Self-deception means trying to recreate a past experience again and again, instead of actually having the experience in the present moment. Self-deception needs the idea of evaluation and a very long memory. Thinking back, we feel nostalgic, getting a kick from our memories, but we do not know where we are at this very moment (page 68).

We can study this excerpt in light of the the chapter Development of Ego where Trungpa explains the traditional and ancient (3rd Century BCE) Buddhist abhidharma teaching of the five skandas, but with the tantric underpinning that runs through all of Trungp's teachings. The "basic ground" of our experience is where complete openness and stunning non-dual intellegence is found, but we cover up this ground through the five stage proccess of ego, which begins with a "blackout" from which we deliberatly ignore our own freedom by developing an increasingly fast-moving process of centalizing on a fundamentally non-existent self.

--

Print the passage on self-deception above word for word, starting at "Self-deception means trying" and ending at "moment (page 68).".

▶ Entries provided
--

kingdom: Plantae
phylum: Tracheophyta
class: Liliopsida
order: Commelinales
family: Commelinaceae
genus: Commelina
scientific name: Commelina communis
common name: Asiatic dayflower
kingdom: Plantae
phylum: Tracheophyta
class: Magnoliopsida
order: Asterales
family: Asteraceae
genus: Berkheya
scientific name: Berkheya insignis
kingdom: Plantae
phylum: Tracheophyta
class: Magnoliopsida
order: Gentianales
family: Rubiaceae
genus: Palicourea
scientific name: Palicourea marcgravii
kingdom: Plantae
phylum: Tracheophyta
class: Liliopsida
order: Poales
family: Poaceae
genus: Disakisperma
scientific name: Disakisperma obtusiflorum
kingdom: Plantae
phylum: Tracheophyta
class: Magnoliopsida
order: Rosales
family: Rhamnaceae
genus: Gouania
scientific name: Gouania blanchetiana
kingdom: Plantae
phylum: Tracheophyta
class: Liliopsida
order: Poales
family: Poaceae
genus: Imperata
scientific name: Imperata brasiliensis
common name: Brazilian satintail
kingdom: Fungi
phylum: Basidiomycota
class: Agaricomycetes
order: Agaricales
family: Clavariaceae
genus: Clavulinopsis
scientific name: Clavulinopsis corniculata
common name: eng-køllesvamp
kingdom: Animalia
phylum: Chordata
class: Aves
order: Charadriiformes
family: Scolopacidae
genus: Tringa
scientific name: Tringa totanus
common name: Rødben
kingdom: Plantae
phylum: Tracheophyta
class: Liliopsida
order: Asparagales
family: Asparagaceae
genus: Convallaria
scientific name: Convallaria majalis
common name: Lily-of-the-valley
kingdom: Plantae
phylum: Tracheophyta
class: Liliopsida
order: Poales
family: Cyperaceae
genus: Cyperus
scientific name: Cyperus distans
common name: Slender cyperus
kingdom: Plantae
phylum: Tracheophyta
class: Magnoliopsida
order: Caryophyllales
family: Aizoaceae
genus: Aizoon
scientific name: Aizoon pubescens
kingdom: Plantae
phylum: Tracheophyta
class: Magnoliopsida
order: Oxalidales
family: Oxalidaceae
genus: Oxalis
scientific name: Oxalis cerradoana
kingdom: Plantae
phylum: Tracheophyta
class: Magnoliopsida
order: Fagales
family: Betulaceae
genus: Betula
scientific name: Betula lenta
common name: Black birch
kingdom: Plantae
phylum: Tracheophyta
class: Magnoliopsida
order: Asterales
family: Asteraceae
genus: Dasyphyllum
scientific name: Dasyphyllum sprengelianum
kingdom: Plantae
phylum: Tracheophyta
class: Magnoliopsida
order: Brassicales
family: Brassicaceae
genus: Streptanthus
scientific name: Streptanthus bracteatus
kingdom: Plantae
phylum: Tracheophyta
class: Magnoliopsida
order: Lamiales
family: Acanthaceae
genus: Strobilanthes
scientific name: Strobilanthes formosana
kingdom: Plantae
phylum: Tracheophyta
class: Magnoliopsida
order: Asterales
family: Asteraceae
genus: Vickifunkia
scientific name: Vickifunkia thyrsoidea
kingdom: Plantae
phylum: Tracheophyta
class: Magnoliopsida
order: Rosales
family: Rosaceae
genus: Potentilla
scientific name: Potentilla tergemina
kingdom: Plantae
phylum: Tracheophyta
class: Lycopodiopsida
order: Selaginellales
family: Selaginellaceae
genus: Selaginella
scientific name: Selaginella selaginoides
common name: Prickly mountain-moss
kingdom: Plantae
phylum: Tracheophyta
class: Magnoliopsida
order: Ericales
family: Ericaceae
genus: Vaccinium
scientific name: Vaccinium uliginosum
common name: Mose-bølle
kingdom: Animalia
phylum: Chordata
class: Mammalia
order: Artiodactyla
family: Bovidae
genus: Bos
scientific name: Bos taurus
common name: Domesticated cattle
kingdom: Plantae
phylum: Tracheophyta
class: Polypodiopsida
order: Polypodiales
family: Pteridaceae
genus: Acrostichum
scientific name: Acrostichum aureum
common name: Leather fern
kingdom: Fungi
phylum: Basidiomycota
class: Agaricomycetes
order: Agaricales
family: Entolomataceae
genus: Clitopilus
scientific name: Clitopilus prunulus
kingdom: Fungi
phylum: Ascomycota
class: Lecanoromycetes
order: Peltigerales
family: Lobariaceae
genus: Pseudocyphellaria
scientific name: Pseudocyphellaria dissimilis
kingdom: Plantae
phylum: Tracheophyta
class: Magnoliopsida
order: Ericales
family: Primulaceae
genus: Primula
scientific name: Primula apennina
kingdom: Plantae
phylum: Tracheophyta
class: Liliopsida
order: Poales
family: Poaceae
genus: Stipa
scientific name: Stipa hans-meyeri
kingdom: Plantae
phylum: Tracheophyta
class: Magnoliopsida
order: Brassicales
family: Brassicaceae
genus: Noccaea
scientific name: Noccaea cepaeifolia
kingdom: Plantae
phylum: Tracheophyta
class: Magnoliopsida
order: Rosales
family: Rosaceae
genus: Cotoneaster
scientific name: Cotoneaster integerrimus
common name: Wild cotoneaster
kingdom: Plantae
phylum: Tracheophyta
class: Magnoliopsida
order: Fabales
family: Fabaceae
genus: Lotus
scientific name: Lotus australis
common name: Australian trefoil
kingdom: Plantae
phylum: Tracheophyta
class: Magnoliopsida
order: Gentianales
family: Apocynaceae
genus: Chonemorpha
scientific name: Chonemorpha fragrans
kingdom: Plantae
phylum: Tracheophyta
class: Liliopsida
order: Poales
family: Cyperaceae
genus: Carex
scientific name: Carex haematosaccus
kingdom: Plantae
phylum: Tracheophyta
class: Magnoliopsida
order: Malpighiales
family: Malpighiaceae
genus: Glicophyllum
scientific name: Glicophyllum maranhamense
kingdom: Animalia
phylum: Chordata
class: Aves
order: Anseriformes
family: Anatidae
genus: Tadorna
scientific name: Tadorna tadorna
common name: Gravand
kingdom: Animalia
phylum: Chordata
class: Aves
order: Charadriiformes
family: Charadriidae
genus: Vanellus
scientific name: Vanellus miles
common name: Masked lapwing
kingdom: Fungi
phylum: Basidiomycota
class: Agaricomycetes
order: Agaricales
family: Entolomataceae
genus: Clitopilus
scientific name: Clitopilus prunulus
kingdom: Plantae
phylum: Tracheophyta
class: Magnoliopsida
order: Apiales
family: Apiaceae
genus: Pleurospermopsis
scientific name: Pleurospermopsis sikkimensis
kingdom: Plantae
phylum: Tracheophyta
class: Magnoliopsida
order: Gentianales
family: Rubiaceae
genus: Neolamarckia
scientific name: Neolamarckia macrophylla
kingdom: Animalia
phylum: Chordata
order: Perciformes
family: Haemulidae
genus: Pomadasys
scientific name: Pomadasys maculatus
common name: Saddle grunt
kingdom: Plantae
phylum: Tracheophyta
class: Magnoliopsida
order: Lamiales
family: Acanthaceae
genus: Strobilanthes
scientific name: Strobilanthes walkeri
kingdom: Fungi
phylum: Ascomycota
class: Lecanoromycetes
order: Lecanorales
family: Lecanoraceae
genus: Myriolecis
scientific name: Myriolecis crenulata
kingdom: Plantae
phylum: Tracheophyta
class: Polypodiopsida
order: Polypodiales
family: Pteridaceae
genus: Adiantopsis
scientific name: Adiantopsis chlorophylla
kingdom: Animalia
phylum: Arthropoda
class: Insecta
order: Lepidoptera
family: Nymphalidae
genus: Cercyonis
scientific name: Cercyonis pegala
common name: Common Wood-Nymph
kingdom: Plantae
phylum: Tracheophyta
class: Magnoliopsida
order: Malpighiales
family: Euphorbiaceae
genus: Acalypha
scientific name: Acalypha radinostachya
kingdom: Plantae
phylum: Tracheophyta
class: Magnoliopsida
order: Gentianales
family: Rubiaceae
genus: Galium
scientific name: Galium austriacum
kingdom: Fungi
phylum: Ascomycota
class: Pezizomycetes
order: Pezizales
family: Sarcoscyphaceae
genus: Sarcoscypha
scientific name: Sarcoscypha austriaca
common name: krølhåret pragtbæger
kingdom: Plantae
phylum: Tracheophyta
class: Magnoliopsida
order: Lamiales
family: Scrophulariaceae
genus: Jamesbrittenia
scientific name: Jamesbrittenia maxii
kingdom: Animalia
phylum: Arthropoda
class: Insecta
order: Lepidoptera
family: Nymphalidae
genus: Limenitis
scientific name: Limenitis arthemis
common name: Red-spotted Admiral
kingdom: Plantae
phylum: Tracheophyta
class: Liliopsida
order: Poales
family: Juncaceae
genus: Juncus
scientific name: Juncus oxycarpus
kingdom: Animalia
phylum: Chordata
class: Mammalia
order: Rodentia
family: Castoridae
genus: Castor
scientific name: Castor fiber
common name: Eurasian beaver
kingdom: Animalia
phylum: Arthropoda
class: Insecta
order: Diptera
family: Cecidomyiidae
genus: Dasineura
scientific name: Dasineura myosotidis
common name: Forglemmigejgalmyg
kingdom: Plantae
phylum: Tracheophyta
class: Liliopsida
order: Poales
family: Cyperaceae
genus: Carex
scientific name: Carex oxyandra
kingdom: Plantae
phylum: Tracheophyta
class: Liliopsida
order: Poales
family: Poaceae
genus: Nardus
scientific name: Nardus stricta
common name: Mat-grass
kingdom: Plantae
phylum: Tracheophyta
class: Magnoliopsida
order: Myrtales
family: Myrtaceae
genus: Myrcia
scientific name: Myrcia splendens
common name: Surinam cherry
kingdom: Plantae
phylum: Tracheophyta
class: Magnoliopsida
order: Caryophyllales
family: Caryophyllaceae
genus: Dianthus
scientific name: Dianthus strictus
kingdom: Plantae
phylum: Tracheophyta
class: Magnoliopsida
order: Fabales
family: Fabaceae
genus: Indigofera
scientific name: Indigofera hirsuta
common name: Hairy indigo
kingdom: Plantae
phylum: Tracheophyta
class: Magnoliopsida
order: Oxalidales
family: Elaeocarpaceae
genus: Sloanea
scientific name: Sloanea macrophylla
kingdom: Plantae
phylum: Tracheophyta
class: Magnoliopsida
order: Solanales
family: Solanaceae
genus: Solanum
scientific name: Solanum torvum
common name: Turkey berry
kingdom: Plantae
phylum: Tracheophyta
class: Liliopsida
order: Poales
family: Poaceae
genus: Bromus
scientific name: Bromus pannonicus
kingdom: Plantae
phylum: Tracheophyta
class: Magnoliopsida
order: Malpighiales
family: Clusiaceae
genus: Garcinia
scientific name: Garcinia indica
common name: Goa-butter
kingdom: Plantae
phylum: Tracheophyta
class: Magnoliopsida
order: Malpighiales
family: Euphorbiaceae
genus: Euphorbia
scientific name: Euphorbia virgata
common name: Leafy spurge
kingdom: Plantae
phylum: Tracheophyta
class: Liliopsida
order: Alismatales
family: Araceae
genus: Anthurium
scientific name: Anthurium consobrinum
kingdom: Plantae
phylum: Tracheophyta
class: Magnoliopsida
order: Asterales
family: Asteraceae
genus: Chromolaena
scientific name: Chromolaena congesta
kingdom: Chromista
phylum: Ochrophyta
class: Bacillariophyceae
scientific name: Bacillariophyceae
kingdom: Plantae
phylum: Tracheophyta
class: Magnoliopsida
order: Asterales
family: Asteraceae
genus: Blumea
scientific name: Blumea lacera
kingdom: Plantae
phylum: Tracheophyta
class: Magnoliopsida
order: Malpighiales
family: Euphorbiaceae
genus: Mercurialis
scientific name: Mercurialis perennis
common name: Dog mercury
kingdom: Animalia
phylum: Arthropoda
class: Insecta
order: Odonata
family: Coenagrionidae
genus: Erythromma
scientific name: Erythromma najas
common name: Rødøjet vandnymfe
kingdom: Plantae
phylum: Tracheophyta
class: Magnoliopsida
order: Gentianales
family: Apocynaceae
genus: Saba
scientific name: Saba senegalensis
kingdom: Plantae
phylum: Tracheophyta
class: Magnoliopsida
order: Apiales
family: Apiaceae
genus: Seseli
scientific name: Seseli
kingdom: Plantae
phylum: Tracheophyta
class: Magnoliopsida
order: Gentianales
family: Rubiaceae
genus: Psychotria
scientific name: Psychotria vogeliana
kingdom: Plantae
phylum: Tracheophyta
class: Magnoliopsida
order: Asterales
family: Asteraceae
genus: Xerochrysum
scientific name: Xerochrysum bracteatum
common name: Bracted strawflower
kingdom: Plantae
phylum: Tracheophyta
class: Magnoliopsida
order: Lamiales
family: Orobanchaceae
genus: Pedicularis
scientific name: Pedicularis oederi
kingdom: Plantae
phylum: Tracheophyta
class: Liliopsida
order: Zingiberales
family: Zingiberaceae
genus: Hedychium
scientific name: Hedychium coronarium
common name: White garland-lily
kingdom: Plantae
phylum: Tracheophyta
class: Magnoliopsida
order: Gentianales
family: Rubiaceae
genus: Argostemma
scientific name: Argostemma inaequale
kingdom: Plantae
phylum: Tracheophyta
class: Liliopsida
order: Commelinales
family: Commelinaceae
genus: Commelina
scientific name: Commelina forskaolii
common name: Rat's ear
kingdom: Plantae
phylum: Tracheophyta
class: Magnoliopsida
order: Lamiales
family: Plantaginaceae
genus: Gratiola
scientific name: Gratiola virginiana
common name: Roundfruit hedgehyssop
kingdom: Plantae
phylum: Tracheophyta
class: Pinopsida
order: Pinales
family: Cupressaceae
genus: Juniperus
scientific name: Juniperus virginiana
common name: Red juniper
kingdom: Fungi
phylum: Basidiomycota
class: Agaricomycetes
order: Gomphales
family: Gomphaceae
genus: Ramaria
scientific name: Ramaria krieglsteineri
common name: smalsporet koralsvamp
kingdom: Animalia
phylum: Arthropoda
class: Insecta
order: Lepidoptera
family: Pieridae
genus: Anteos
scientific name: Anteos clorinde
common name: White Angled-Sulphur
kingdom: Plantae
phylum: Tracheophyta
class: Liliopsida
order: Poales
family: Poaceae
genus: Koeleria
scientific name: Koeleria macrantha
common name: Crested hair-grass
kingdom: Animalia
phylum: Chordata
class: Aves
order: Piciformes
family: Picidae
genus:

--

▶ Answer to the task
Self-deception means trying to recreate a past experience again and again, instead of actually having the experience in the present moment. Self-deception needs the idea of evaluation and a very long memory. Thinking back, we feel nostalgic, getting a kick from our memories, but we do not know where we are at this very moment (page 68).